The fact is health care coverage and care are dependent on the market, infra-structure and professional staff to function. The next iteration of health care reform needs to consider the total picture and not just a political ideology dependent on winning the next round of elections. The provision of acute and chronic health care services is expensive and highly individualized to the patient care needs. “One size fits all” legislation is not a workable or acceptable solution.
Complicating the situation in Illinois is the ongoing budget stalemate in Springfield. Social service agencies, mental health centers and substance abuse clinics are facing an existential funding crisis. Medicaid providers that service patients covered by Medicaid managed care organizations are experiencing long reimbursement delays and underpayment. Home care agencies are laying off their workers due to lack of funding from the state. As in Washington, the political environment in Springfield is toxic to any legislative solutions very soon.
The Board of Directors and staff of the Washington Square Health Foundation (WSHF) have been considering potential funding priorities in this uncertain health care environment. As Howard Nochumson, our Executive Director, frequently states “all the private health care and social service foundation money in the world is not enough to solve the prevailing health care crisis.” Neither private, nor public health care and social service foundations can solve the twin access challenges of coverage and care.

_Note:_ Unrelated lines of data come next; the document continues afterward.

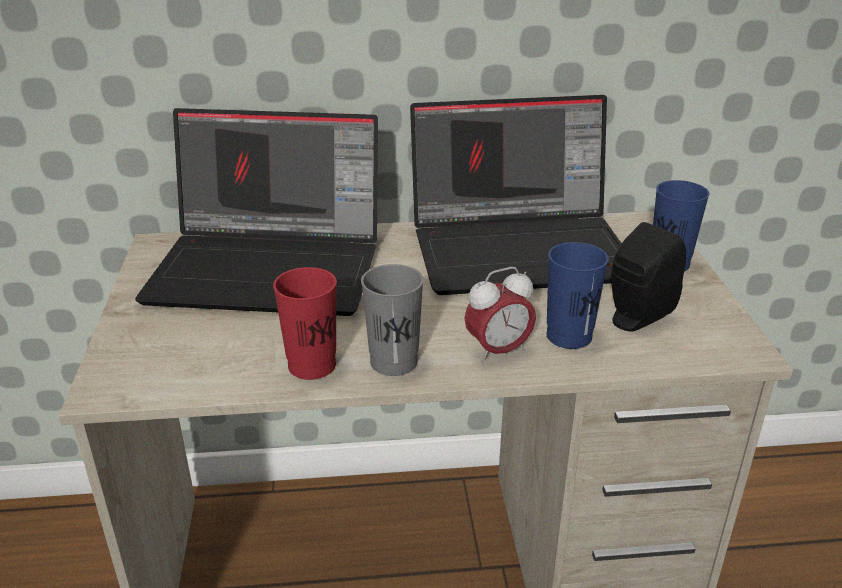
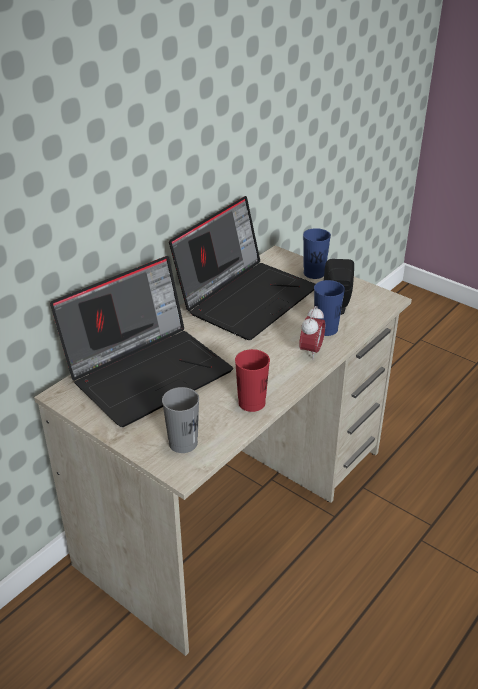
camera: 45 degrees left, 5 degrees up
(394, 362) = (280, 380): grey cup -> grey cup (183, 443)

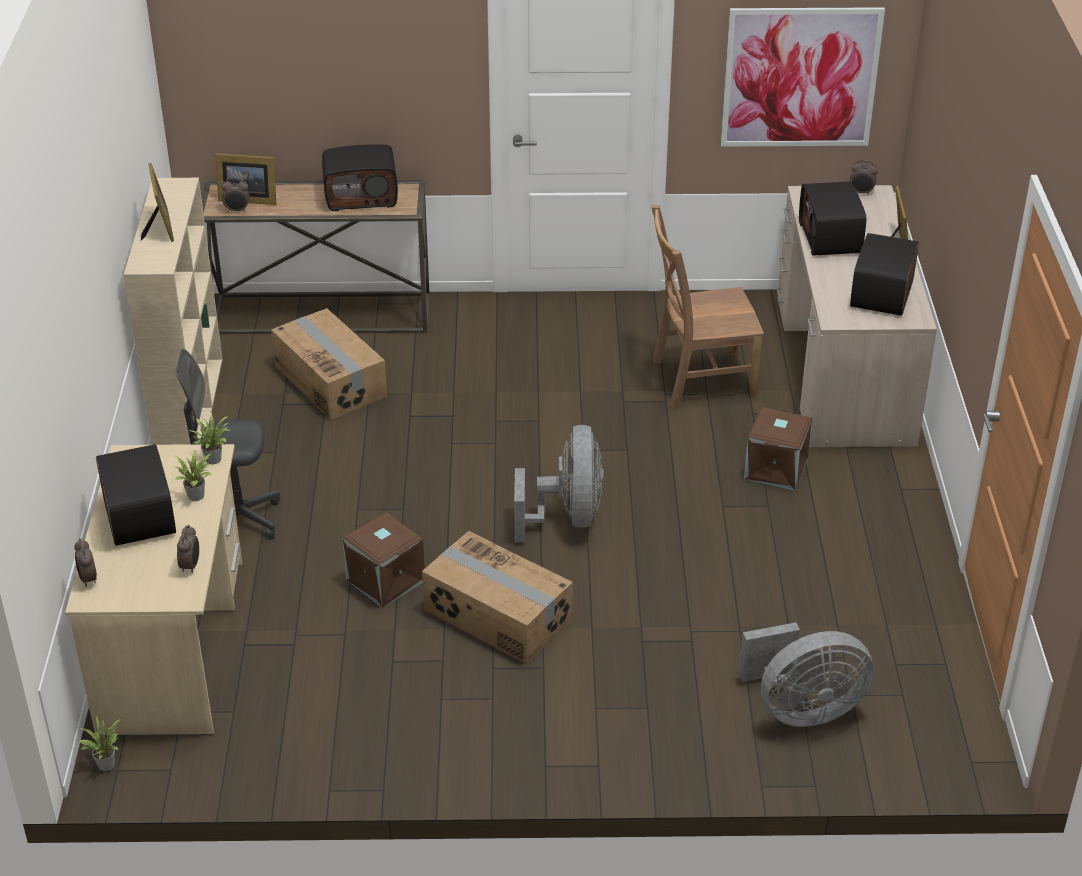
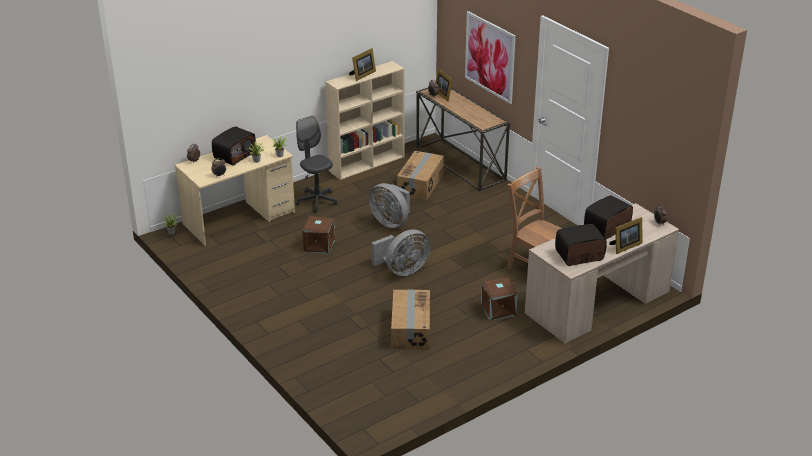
camera: 55 degrees right, 5 degrees down
(361, 196) = (478, 114): radio -> none
(497, 616) = (326, 278): cardboard box -> cardboard box (410, 329)
(800, 77) = (650, 147): picture -> picture (490, 57)
(802, 709) = (349, 372): grey fan -> grey fan (391, 222)

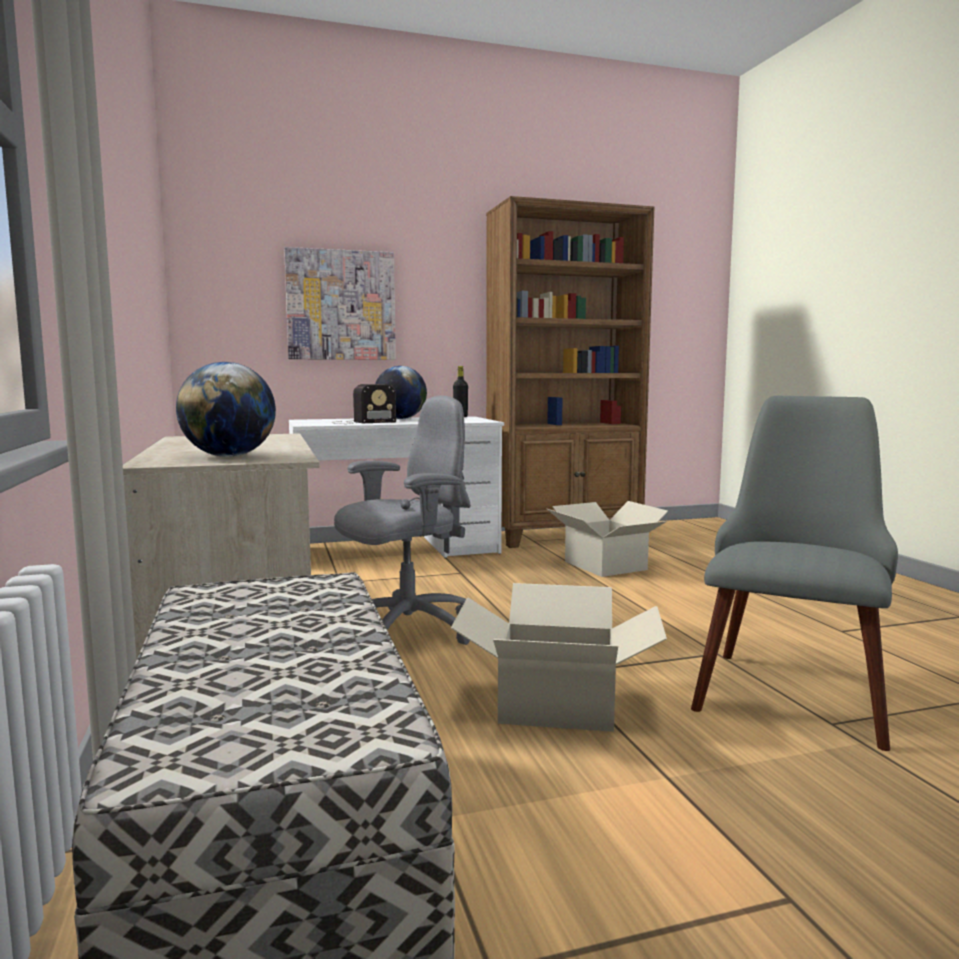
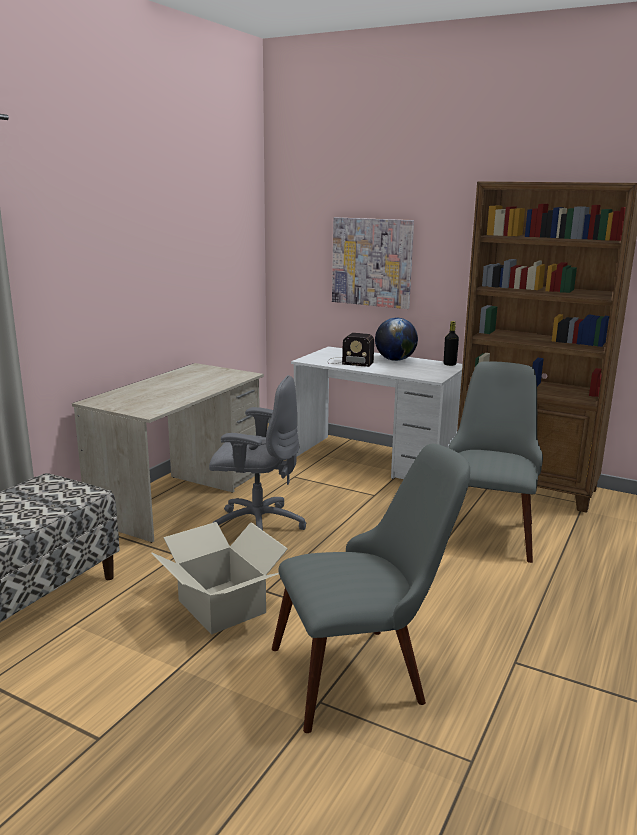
camera: 45 degrees right, 10 degrees up
(229, 456) = (137, 401): globe -> none
(606, 565) = (487, 527): cardboard box -> grey chair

However, foundations can continue to fund some of the gaps in the health care system, after the government at the federal and state levels both fund in whatever financing formula is finally decided on, the essential components of providing health care at a reasonable cost, including infra-structure, equipment, supplies, facilities and staff.
Our grant making always considers the impact on a community, the needs of the underserved and the resources needed to be a grantor that enhances health care as an essential human service, through ” filling in the gaps “of the health care system, not in funding the operational components of the system. Meanwhile, our state and national political leaders need to find the courage and wisdom to restore and maintain our health care system and not to erode it any further.
William N. Werner, M.D., M.P.H., F.A.C.P.